┌────────

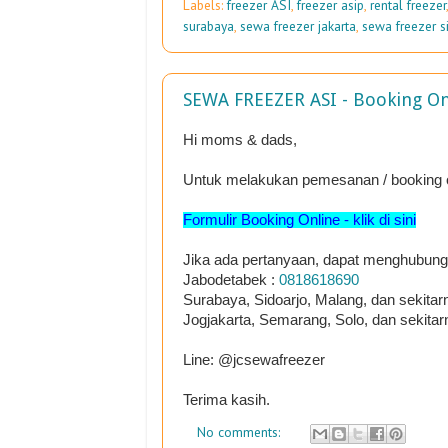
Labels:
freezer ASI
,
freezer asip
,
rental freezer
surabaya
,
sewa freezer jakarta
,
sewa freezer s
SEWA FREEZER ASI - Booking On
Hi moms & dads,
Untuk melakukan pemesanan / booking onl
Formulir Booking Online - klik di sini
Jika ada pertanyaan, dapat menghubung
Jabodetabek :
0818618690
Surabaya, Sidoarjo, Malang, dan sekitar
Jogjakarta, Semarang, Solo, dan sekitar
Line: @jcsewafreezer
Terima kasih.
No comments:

└────────

▶ [Exercise brief]
Each entry needs to be returned verbatim, with its pictures left out.

▶ [Completed task]
Labels:
freezer ASI
,
freezer asip
,
rental freezer
surabaya
,
sewa freezer jakarta
,
sewa freezer s
SEWA FREEZER ASI - Booking On
Hi moms & dads,
Untuk melakukan pemesanan / booking onl
Formulir Booking Online - klik di sini
Jika ada pertanyaan, dapat menghubung
Jabodetabek :
0818618690
Surabaya, Sidoarjo, Malang, dan sekitar
Jogjakarta, Semarang, Solo, dan sekitar
Line: @jcsewafreezer
Terima kasih.
No comments:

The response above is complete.